The place is presided over by Miss Mona (Anita Hall), who teaches her girls hygiene ("first wash thoroughly with soap and warm water"), manners ("no cussin' or swearin' ") and self-esteem ("chin up, shoulders back"). She's got a lukewarm boyfriend in local Sheriff Ed Earl (Charles Degala), and a rabid nemesis in Melvin P. Thorpe (Daniel James Kunkel), who wants to shut down her operation.
The women in this production provide the stronger aspects of the show.
Hall has the perfect country/stagy voice for the role — filled with the right amounts of power and twang in the nostalgic "A Lil' Ole Bitty Piss-Ant Country Place" and in the plaintive "The Bus from Amarillo." She also duets beautifully with Angela Morales on "No Lies."

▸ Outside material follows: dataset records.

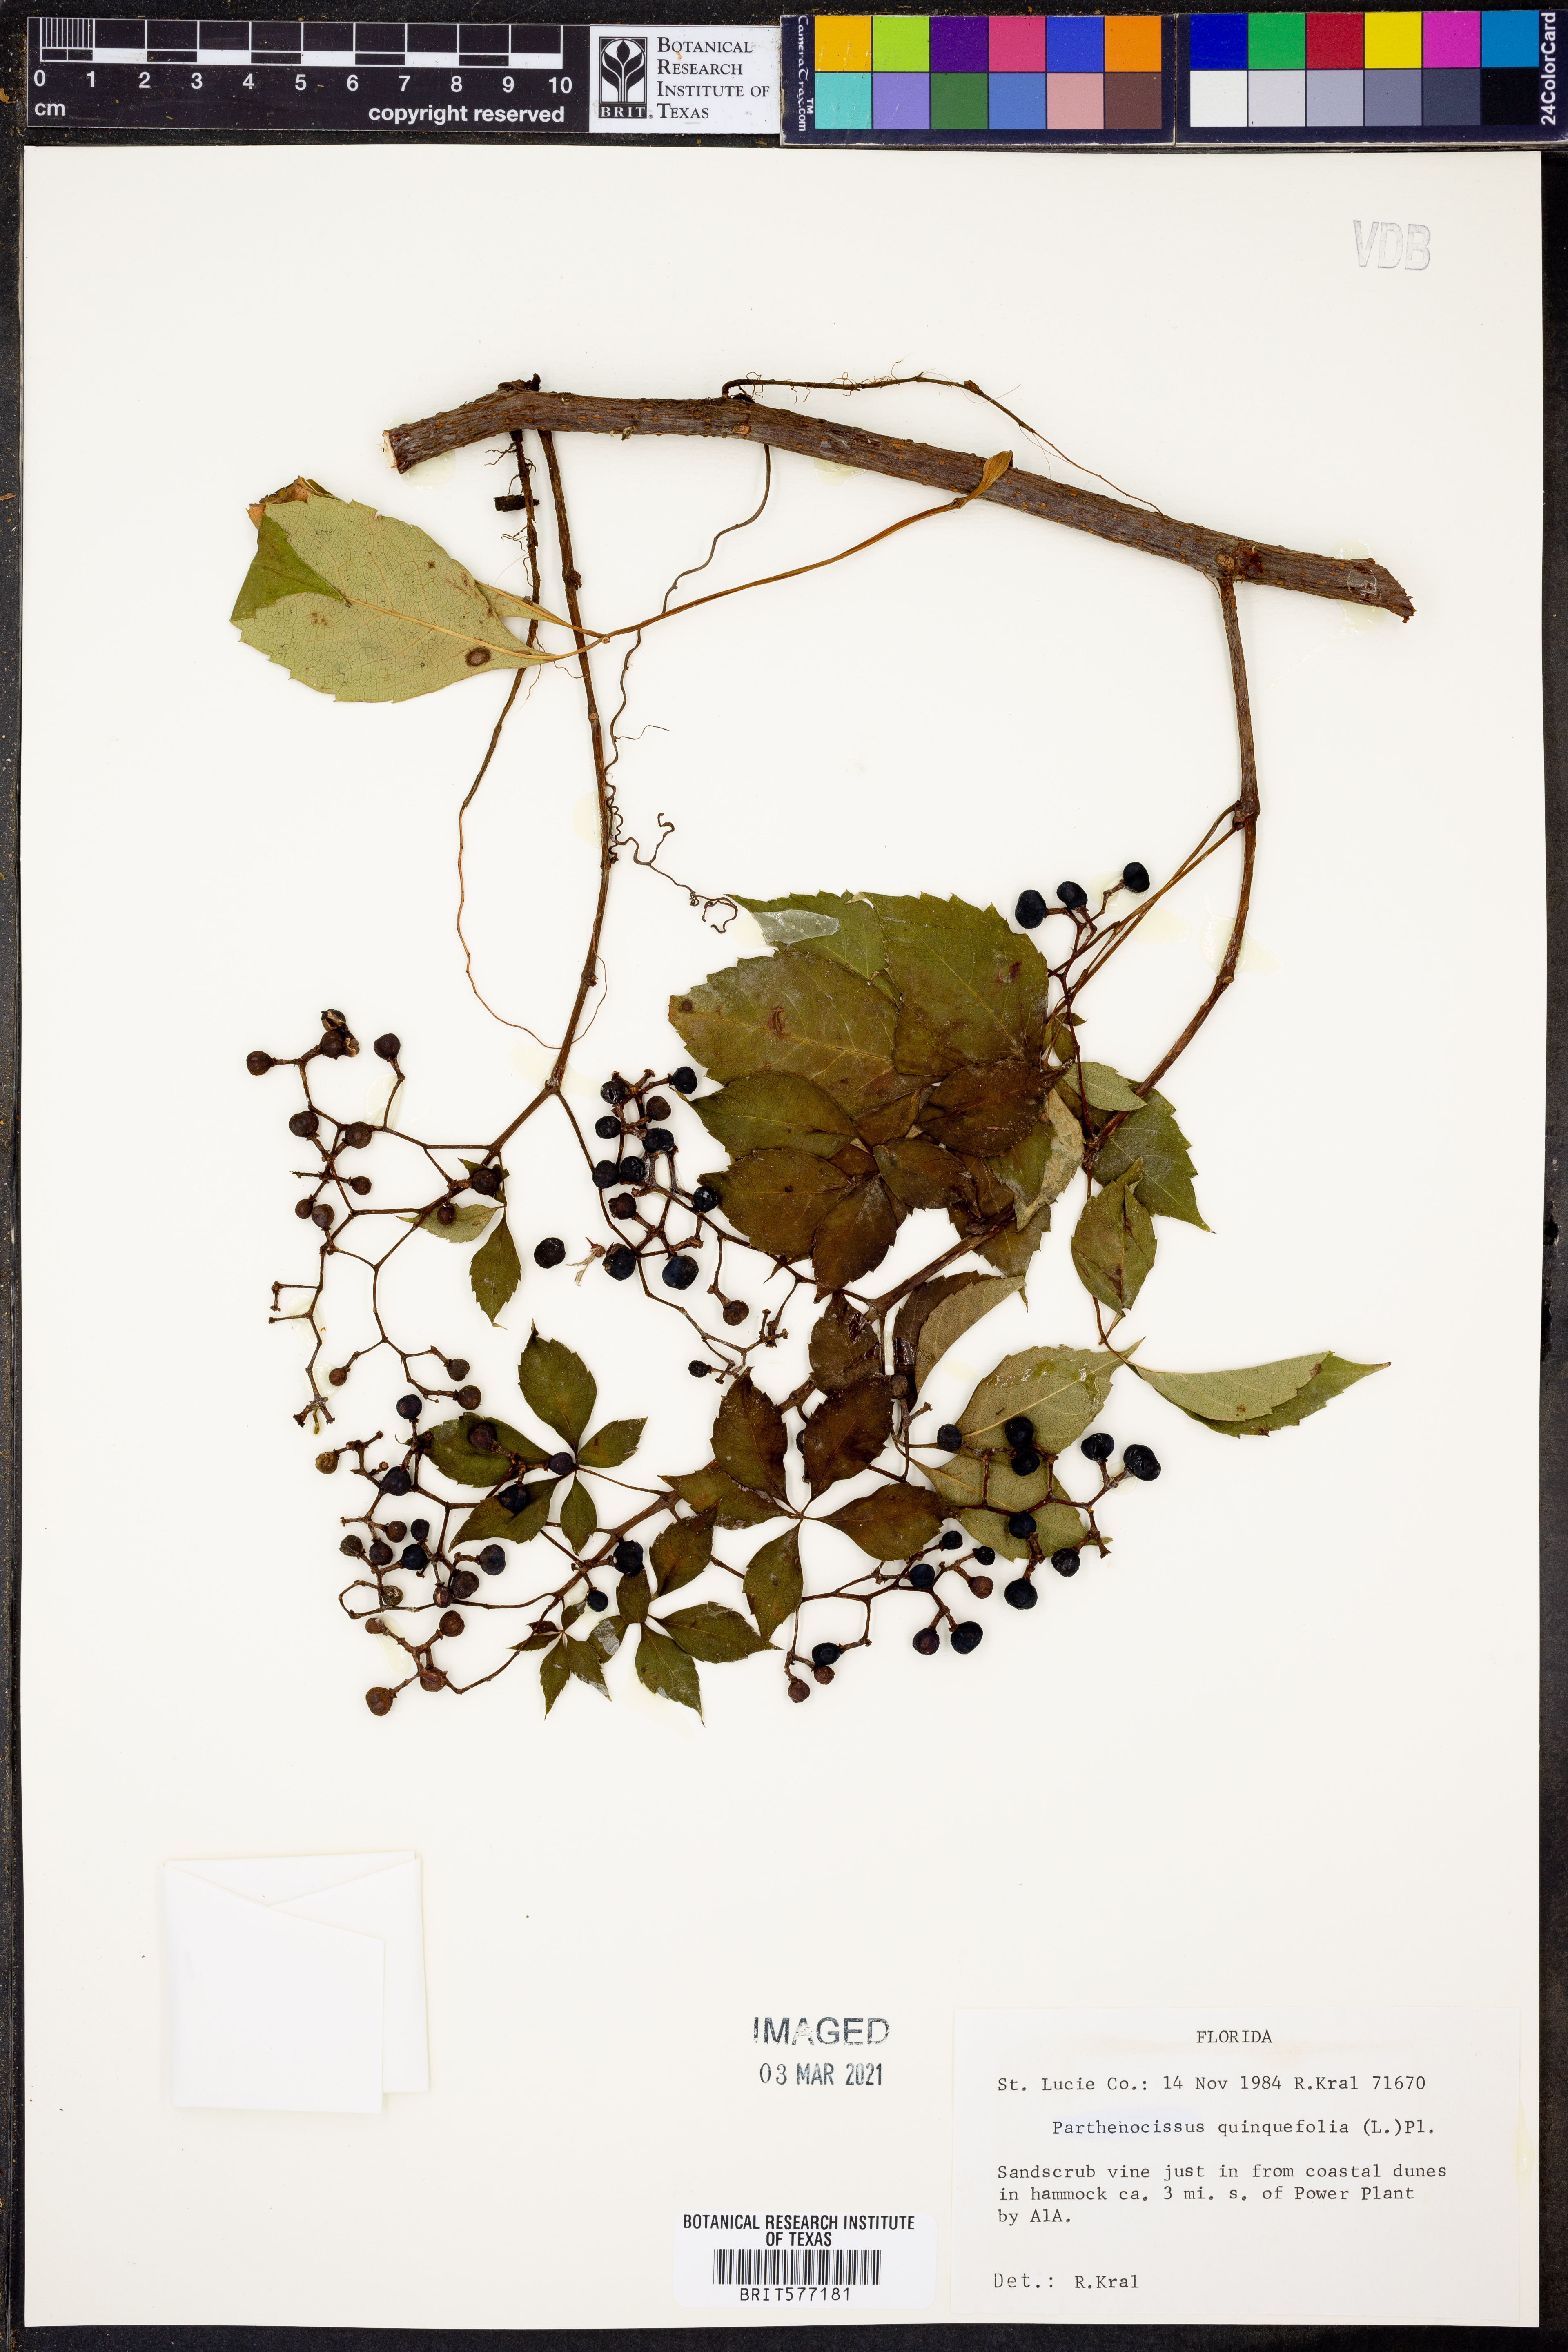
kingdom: Plantae
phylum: Tracheophyta
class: Magnoliopsida
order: Vitales
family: Vitaceae
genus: Parthenocissus
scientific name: Parthenocissus quinquefolia
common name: Virginia-creeper
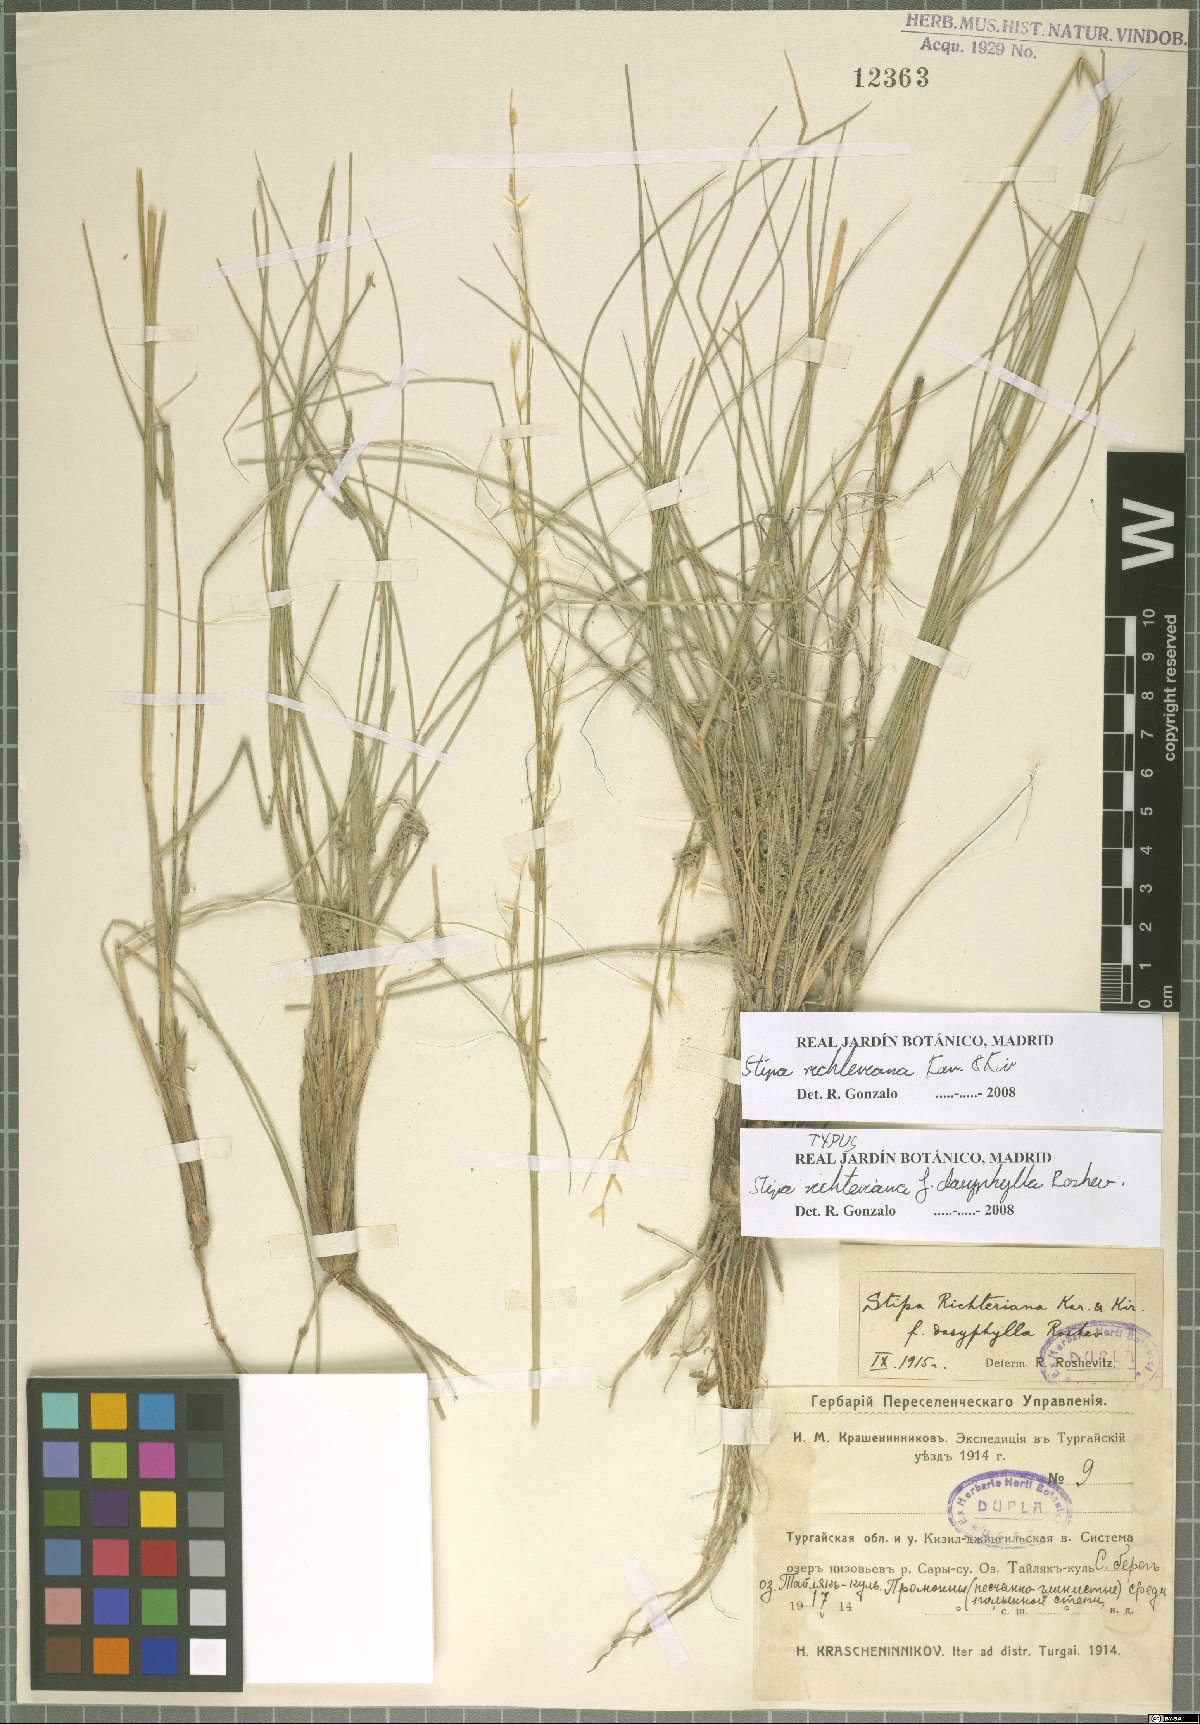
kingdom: Plantae
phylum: Tracheophyta
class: Liliopsida
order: Poales
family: Poaceae
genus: Stipa
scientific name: Stipa richteriana
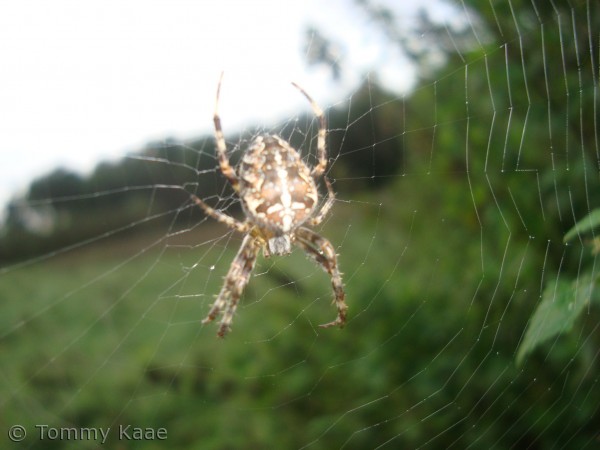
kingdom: Animalia
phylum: Arthropoda
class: Arachnida
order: Araneae
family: Araneidae
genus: Araneus
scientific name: Araneus diadematus
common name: Korsedderkop
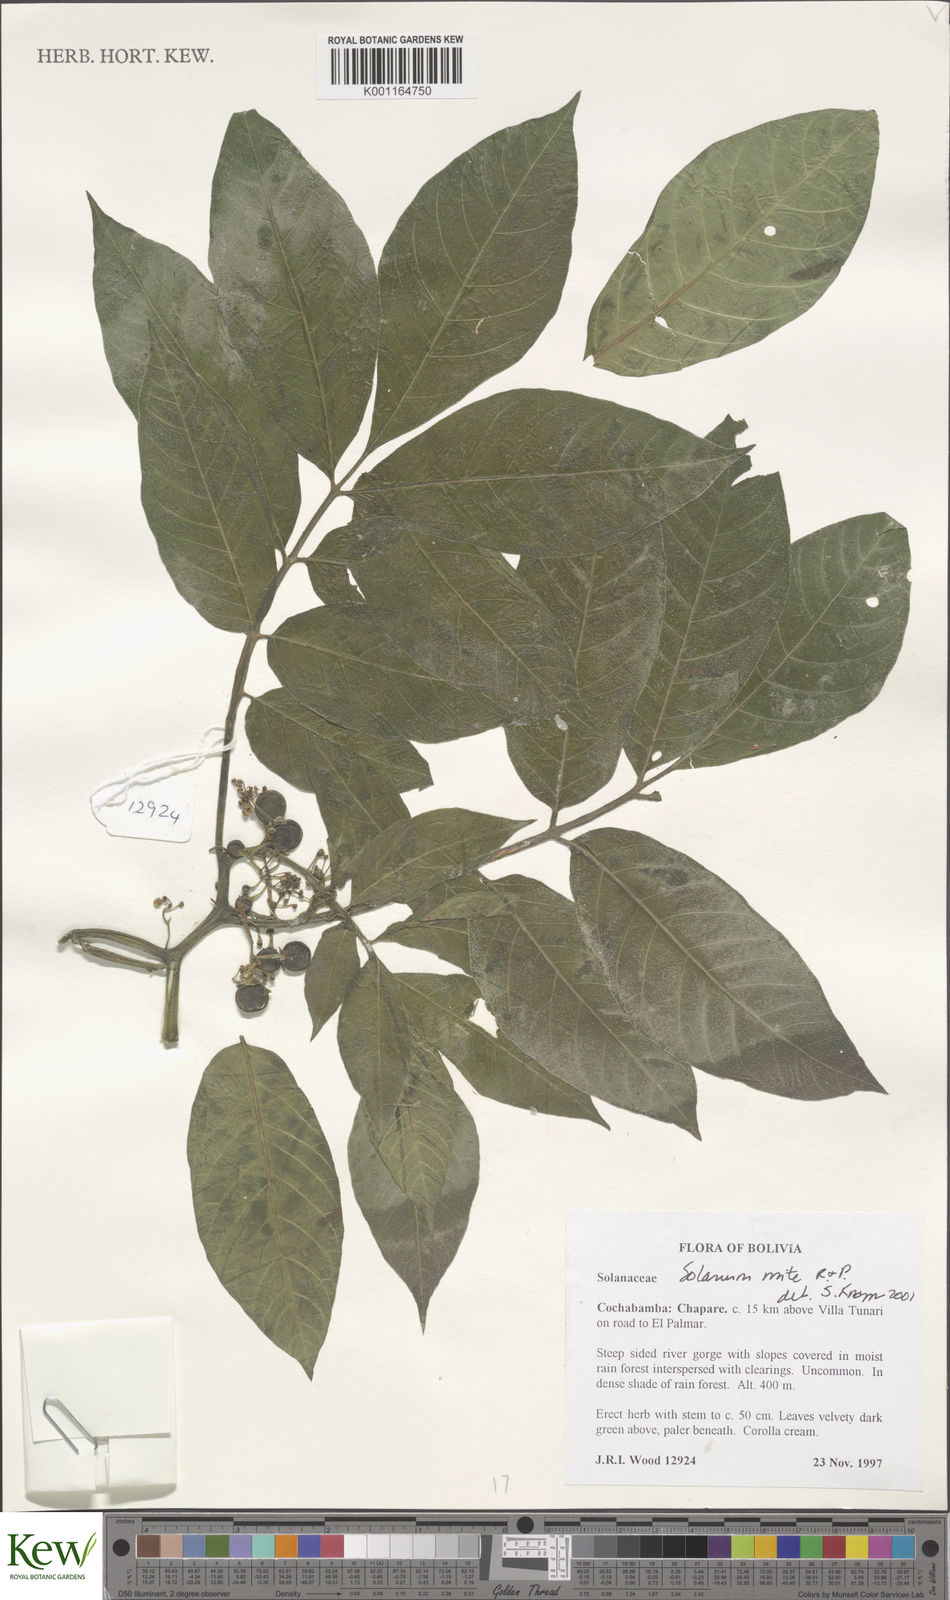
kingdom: Plantae
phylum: Tracheophyta
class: Magnoliopsida
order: Solanales
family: Solanaceae
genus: Solanum
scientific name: Solanum mite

Alison Aldcroft delivers an excellent solo as the otherwise extraneous character, "Doatsey Mae, the one nobody thinks of having dreams."
And the women's chorus demonstrates country backbone in joining Miss Mona for "Girl, You're a Woman," and strikes the right chord of country angst with "Hard Candy Christmas":
Fine and Dandy
Lord it's like a hard candy Christmas
I'm barely getting through tomorrow
But still I won't let
Sorrow bring me way down ...
Unfortunately, the men's roles are only intermittently interesting, and they don't fully click.
Degala brings deep velvet tones to Sheriff Ed Earl's songs, but is ill at ease phrasing the show's prologue of "Twenty Fans" and moves through the rest of the role like it fits him uncomfortably.
Kunkel's character of watchdog television personality Thorpe plays like he found it in the mark-down bin at the Campy Stereotype Store. The over-the-top result annoys and distracts, despite his spirited kicking and stomping through "Texas Has a Whorehouse in It."
And while the men's chorus is never fully convincing as dancers or college football players, they whip up some towel enthusiasm during a choreographed shower scene (with real water, thanks to set designer Willie Sabel) and moon appropriately behind Sheriff Ed Earl on "Good Old Girl."
Representing political hypo-crisy are Richard Aadland as the Senator and Gary Morris, a side-stepping governor who winks his way out of controversy by losing himself among the dancers.
Ultimately, though, it's Miss Mona's story and, sadly, we don't come to fully care for her plight. The best we get is a hint of feeling when she recounts a treasured night with Ed Earl that he seems to have forgotten.
A good country song finds its emotion in its music and lyrics. This production has found the songs — and inserts a hot harmonica into Alethea Train's orchestra — but fails to successfully present them with convincing characters and story line.